1. Before assisting the suicides of disabled, terminally ill, and the non sick despairing, Kevorkian went to most prisons where executions are conducted asking to experiment on condemned prisoners. […because these prisoners have no intrinsic value, or are less than human?]
2. He never limited his killing practice to people with terminal illnesses. About 70% were disabled.
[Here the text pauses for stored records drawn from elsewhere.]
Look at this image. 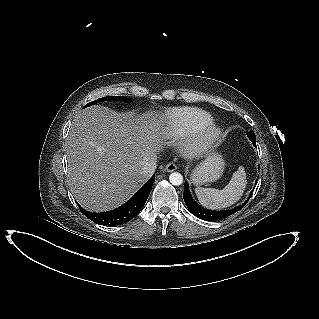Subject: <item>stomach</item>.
Here are the masks:
<instances>
[{"label":"stomach","mask_w":319,"mask_h":319,"mask_svg":"<svg viewBox=\"0 0 319 319\" xmlns=\"http://www.w3.org/2000/svg\"><path fill=\"white\" fill-rule=\"evenodd\" d=\"M225 162L216 153L210 154L191 173V181L195 185L205 184L218 180L223 174Z\"/></svg>","instance_id":"1"}]
</instances>
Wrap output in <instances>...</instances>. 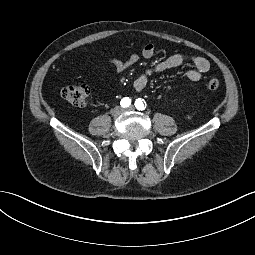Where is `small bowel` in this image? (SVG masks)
Wrapping results in <instances>:
<instances>
[{"label": "small bowel", "mask_w": 255, "mask_h": 255, "mask_svg": "<svg viewBox=\"0 0 255 255\" xmlns=\"http://www.w3.org/2000/svg\"><path fill=\"white\" fill-rule=\"evenodd\" d=\"M155 46L153 44H147L142 49V57L145 59H150L155 55ZM138 59L137 55H132L128 60H113L111 62L112 66L119 72L124 71L132 64H134ZM189 62L194 67L185 73V78L187 81L195 82L201 79L202 75L210 70L211 64L208 59L202 56H188L184 54H173L166 59L159 61L149 68L145 69L138 77L133 81V88L136 92L143 91L152 76L164 71L179 67L184 63Z\"/></svg>", "instance_id": "small-bowel-1"}]
</instances>
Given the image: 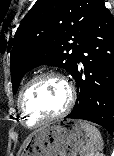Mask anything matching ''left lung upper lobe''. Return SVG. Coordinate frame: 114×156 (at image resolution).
I'll return each mask as SVG.
<instances>
[{
	"instance_id": "1",
	"label": "left lung upper lobe",
	"mask_w": 114,
	"mask_h": 156,
	"mask_svg": "<svg viewBox=\"0 0 114 156\" xmlns=\"http://www.w3.org/2000/svg\"><path fill=\"white\" fill-rule=\"evenodd\" d=\"M99 2L37 0L14 36L10 56L13 93L24 74L42 64L74 74L81 41Z\"/></svg>"
}]
</instances>
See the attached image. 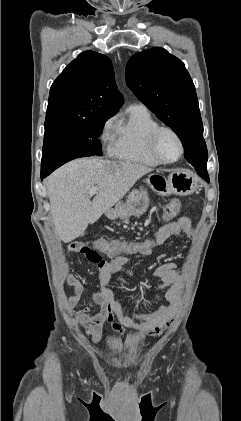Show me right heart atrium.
I'll list each match as a JSON object with an SVG mask.
<instances>
[{"label":"right heart atrium","mask_w":241,"mask_h":421,"mask_svg":"<svg viewBox=\"0 0 241 421\" xmlns=\"http://www.w3.org/2000/svg\"><path fill=\"white\" fill-rule=\"evenodd\" d=\"M114 123V117H109L105 120L102 126V132H101V139L105 143L112 137V126Z\"/></svg>","instance_id":"right-heart-atrium-1"}]
</instances>
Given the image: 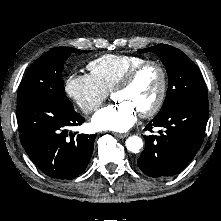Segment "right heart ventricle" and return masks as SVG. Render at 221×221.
<instances>
[{"mask_svg":"<svg viewBox=\"0 0 221 221\" xmlns=\"http://www.w3.org/2000/svg\"><path fill=\"white\" fill-rule=\"evenodd\" d=\"M144 61L136 55L107 54L90 62L88 69L97 82L111 92L131 69Z\"/></svg>","mask_w":221,"mask_h":221,"instance_id":"right-heart-ventricle-1","label":"right heart ventricle"}]
</instances>
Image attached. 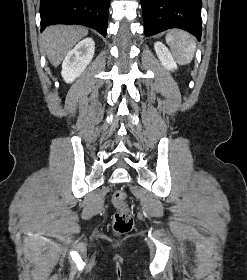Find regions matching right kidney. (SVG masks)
<instances>
[{
	"label": "right kidney",
	"instance_id": "obj_1",
	"mask_svg": "<svg viewBox=\"0 0 247 280\" xmlns=\"http://www.w3.org/2000/svg\"><path fill=\"white\" fill-rule=\"evenodd\" d=\"M95 43L92 38L80 41L69 51L62 63V77L67 83L73 82L85 70L94 56Z\"/></svg>",
	"mask_w": 247,
	"mask_h": 280
}]
</instances>
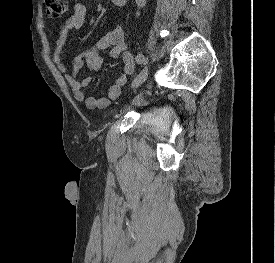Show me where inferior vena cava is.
<instances>
[{
	"mask_svg": "<svg viewBox=\"0 0 275 263\" xmlns=\"http://www.w3.org/2000/svg\"><path fill=\"white\" fill-rule=\"evenodd\" d=\"M135 1L139 7H143L145 6L147 0H135Z\"/></svg>",
	"mask_w": 275,
	"mask_h": 263,
	"instance_id": "1",
	"label": "inferior vena cava"
}]
</instances>
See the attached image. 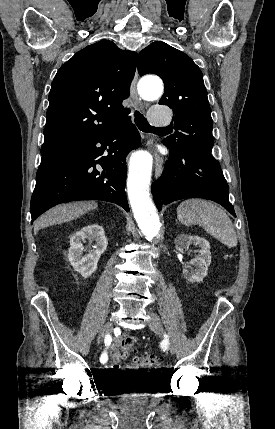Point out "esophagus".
<instances>
[{
    "label": "esophagus",
    "mask_w": 275,
    "mask_h": 429,
    "mask_svg": "<svg viewBox=\"0 0 275 429\" xmlns=\"http://www.w3.org/2000/svg\"><path fill=\"white\" fill-rule=\"evenodd\" d=\"M137 81H138V72L136 71L134 79L131 83L130 93L135 105L138 106L140 109H143L145 107V103L141 100V98L137 93V88H136ZM162 172H163V158L158 152H155V176L157 178L160 177Z\"/></svg>",
    "instance_id": "34e87169"
}]
</instances>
Five of Kevorkian’s patients were not sick upon autopsy. [Note that an autopsy cannot diagnose depression or other mental illness.]
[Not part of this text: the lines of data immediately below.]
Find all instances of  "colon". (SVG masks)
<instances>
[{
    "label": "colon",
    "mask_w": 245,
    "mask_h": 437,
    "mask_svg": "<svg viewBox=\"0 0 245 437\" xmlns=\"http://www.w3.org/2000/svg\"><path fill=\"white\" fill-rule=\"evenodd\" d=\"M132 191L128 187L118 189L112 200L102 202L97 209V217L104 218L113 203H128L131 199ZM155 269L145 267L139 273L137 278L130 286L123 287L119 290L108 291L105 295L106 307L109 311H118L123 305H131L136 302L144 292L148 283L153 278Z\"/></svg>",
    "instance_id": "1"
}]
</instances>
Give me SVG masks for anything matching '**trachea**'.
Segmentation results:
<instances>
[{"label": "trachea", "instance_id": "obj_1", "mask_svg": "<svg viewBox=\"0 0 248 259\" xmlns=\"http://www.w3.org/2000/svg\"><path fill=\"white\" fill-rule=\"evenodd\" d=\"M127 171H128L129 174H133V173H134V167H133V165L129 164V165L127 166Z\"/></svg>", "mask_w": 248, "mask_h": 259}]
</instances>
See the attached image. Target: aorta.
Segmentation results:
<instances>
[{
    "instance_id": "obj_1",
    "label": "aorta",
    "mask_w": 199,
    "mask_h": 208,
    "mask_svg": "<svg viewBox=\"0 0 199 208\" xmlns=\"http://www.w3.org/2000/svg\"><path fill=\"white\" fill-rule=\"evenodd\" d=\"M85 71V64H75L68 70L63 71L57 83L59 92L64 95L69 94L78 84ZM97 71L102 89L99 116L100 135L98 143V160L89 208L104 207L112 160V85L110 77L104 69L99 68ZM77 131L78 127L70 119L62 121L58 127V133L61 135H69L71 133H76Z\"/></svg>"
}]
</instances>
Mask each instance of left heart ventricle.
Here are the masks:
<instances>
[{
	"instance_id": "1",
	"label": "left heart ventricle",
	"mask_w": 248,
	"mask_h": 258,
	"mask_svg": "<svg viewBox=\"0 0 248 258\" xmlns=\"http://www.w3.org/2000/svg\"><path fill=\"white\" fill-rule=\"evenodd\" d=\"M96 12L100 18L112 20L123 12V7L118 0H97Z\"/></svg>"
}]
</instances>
3. Kevorkian took the kidneys from one assisted suicide victim–a man with quadriplegia–and held a press conference offering them “first come, first served.” [What does this say about the motives for assisting in suicide in cases where organs are later harvested?]
4. Janet Good (played by Susan Sarandon), conspired with Kevorkian in his reign of lawlessness, even planning to help kill a patient and then, with Kevorkian, rush the cadaver into a hospital, so organs could be procured. (They never carried out the plan). She committed assisted suicide and her autopsy showed that her pancreatic cancer was not near the terminal stage.
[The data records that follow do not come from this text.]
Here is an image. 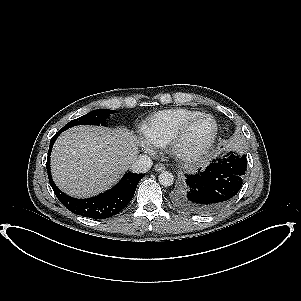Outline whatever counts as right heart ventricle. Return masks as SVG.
<instances>
[{"mask_svg": "<svg viewBox=\"0 0 301 301\" xmlns=\"http://www.w3.org/2000/svg\"><path fill=\"white\" fill-rule=\"evenodd\" d=\"M198 114L200 112L186 108L158 111L147 118L142 133L153 146L165 148L179 128Z\"/></svg>", "mask_w": 301, "mask_h": 301, "instance_id": "1", "label": "right heart ventricle"}]
</instances>
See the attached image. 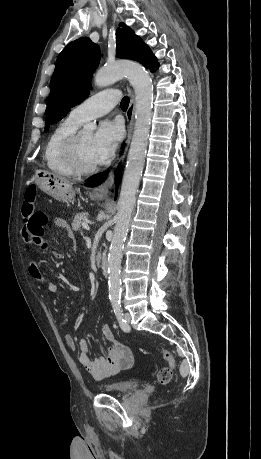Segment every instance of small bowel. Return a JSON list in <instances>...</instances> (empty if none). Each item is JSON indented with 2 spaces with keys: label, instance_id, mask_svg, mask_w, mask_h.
I'll return each instance as SVG.
<instances>
[{
  "label": "small bowel",
  "instance_id": "obj_1",
  "mask_svg": "<svg viewBox=\"0 0 261 459\" xmlns=\"http://www.w3.org/2000/svg\"><path fill=\"white\" fill-rule=\"evenodd\" d=\"M54 224L65 231H69V227L63 218H55ZM43 235L44 233L35 234L34 238H23L26 243L38 245L46 250L49 248V243L44 239ZM29 273L48 293L52 294L57 291V285L45 278L36 262L30 264ZM102 332L108 345L106 347V354L96 359L91 358L90 350L85 339H80L76 342L70 334L65 335V342L69 349L76 350L77 347L79 348V362L81 365L84 366L95 379L99 380L117 374L122 370L130 369L133 364V356L130 349L116 338L112 327L109 324H105L102 327Z\"/></svg>",
  "mask_w": 261,
  "mask_h": 459
}]
</instances>
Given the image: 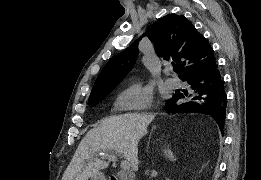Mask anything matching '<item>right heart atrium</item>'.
<instances>
[{
    "mask_svg": "<svg viewBox=\"0 0 261 180\" xmlns=\"http://www.w3.org/2000/svg\"><path fill=\"white\" fill-rule=\"evenodd\" d=\"M116 102L121 108H129V112H132V108H151L154 95L150 88L134 84L121 91L116 97Z\"/></svg>",
    "mask_w": 261,
    "mask_h": 180,
    "instance_id": "obj_1",
    "label": "right heart atrium"
}]
</instances>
5. Kevorkian did not care much about alleviating the suffering of patients, (he once said he couldn’t remember their names) but rather called it “a first step, an early distasteful professional obligation” toward obtaining a license to engage in human experimentation, writing further:
What I find most satisfying is the prospect of making possible the performance of invaluable experiments or other beneficial acts under conditions that this first unpleasant step can help establish–in a word, obitiatry–as defined earlier.” [Kevorkian liked to coin terms. Obitiatry is the word he invented to describe experimenting on people as part of the practice of human euthanasia.) [Kevorkian treated his victims like LAB RATS. Where‘s PETA when you need ‘em?]
6. Kevorkian wanted to experiment on the brains and nervous systems of people he was euthanizing, writing in his 1991 book Prescription Medicide:
If we are ever to penetrate the mystery of death–even superficially–it will have to be through obitiatry…But knowledge about the essence of human death will of necessity require insight into the nature of the unique awareness of consciousness that characterizes cognitive human life. That is possible only through obitiatric research on living human bodies, and most likely by concentrating on the central nervous system [He clearly wasn‘t interested in the victims‘ human dignity, or in the dignity of their passing.]
Jack Kevorkian is a dangerous nut who should be shunned, not celebrated. But you won’t see any of this in the movie, because HBO, the producers, and Pacino don’t know Jack. And the worst part is that they–and the popular media generally–don’t want to know Jack. They have a story they want to tell and facts would just get in the way.
[And they want to push the idea that people have a right to die when they so please. But our lives are given us by our Creator, who knows best when our lives should end.]